La Chine, qui en est arrivée à ce stade en quelques décennies seulement, n’entend pas bien sûr s’arrêter en si bon chemin. L’analogie avec les périodes Européennes et Nord-américaine montrent cependant ses limites. Leurs puissances reposaient sur des empires qui, par la contrainte, enrichissaient les métropoles. Ce qui leur permit d’élever le niveau de vie de leurs concitoyens tout en se dotant de régimes schizophrènes : démocratiques pour les dominants et despotiques pour les dominés.
L’Empire du milieu, se retrouve dans une situation inversée. Le régime autoritaire pour les siens ne semble pas encore prêt à s’assouplir. Au contraire, par une censure renforcée et un contrôle social des citoyens et des entreprises dopées au numérique. En revanche, l’expansion extérieure voulue par le Président Xi Jinping se veut pacifique et « civilisatrice » à sa manière. Se développer au-delà de ses frontières est une première pour ce géant qui a été une des rares puissances des siècles passés à s’en tenir à ses limites géographiques.
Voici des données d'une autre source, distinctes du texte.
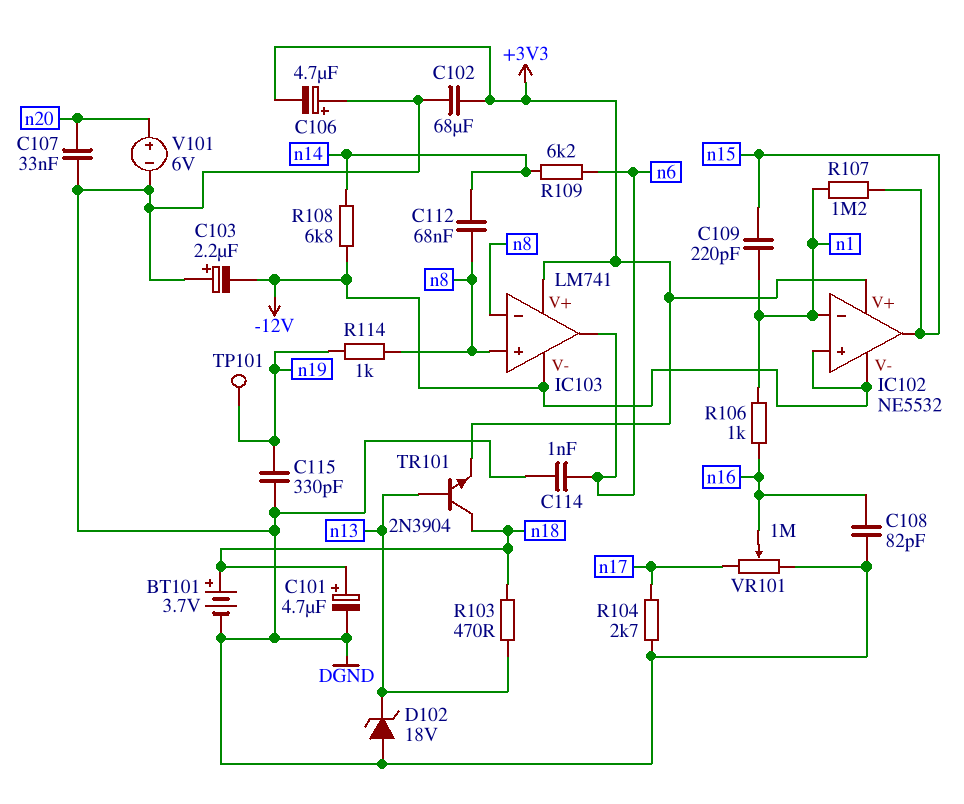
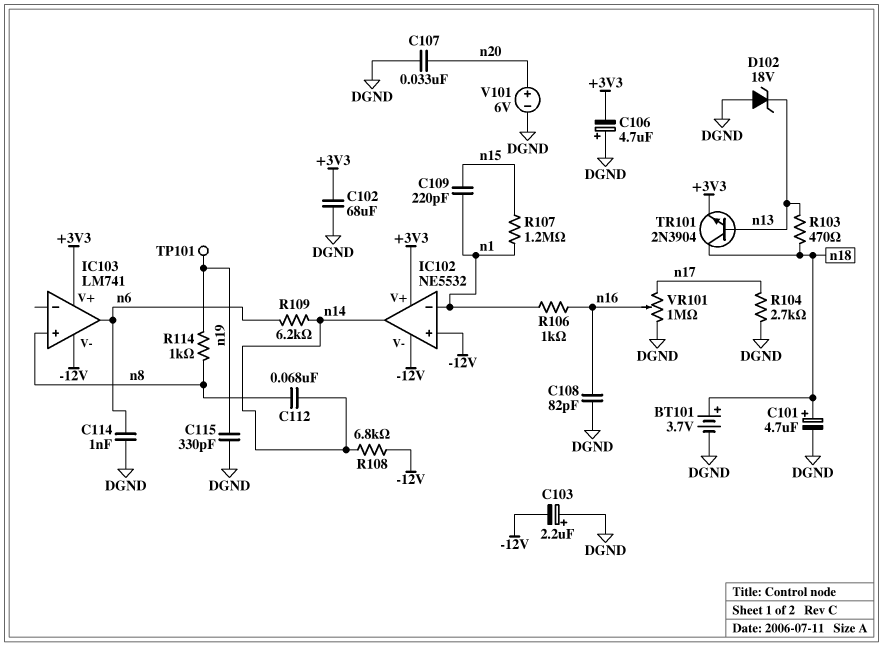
IC102 pin out: n15 -> n14
IC103 pin in-: n8 -> none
Alors pour convaincre, le régime propose ses infrastructures et ses biens manufacturés, ses moyens technologiques, sa puissance financière et ses banques, afin de séduire les nombreux pays intégrés au projet des nouvelles routes de la soie («Belt and Road Initiative», ou BRI) doté de 1000 milliards de dollars d’investissements.
Une expansion qui s’accompagne du déploiement systématique d’un Soft power ambitieux. Depuis 2007, la Chine dépense sans compter pour faire connaitre au reste du monde sa langue, construire un réseau de médias internationaux, développer son cinéma, ses jeux vidéo et ses arts plastiques, ou briller dans de nombreux sports, y compris le football, passion affichée du Président Xi Jinping. C’est un chantier pour les cinquante prochaines années !
Pour quelle Chine du futur êtes-vous ?
Si l’on poursuit les tendances actuelles, la Chine d’après demain sera la nouvelle superpuissance mondiale, devant les Etats-Unis et une Europe qui se sera peut-être remobilisée. Une puissance technologique forte d’1,4 milliard de citoyens. Une société totalement numérisée. Une puissance qui aura projeté son influence politique, économique et culturelle sur le reste du monde, installée une base sur la Lune, envoyé des femmes et des hommes sur Mars.
Mais, aucun politologue, aucun futurologue, aucun auteur de science-fiction n’est aujourd’hui en mesure de dire si cette tendance se réalisera en raison des enjeux auxquels le pays doit faire face. La pression économique que fait actuellement peser les Etats-Unis pour enrayer ce scénario, pourrait casser la croissance chinoise sur laquelle repose le pacte de stabilité avec ses citoyens. La pression des enjeux écologiques est telle que certains (comme le think tank chinois « Tsinghua pour la finance et le développement », AFP 2019) annoncent que les milliards investis par la Chine dans son projet BRI auront un impact tellement négatif qu’ils risquent à eux seuls de rendre caduc tout effort de maintenir le réchauffement climatique de la planète sous la barre des 2°C. Sans oublier la pression politique qui fait l’objet d’un débat au sein même du pouvoir (détaillé par Jean-Pierre Cabestan, « Demain la Chine : démocratie ou dictature ? » Gallimard 2018) entre les tenants du maintien d’un régime autoritaire, ceux qui souhaitent préparer la voie vers un assouplissement progressif et les tenants, très discrets, d’une transition plus rapide vers une démocratie.
En se promenant dans les rues de Pékin, comme on se promène dans celles de Shanghai, de Shenzhen ou de Chongqing, on perçoit cette énergie et cette course à la modernisation. D’un pays ayant déjà un pied dans ce qui sera peut-être notre avenir mais un autre dans le passé d’une économie encore émergente.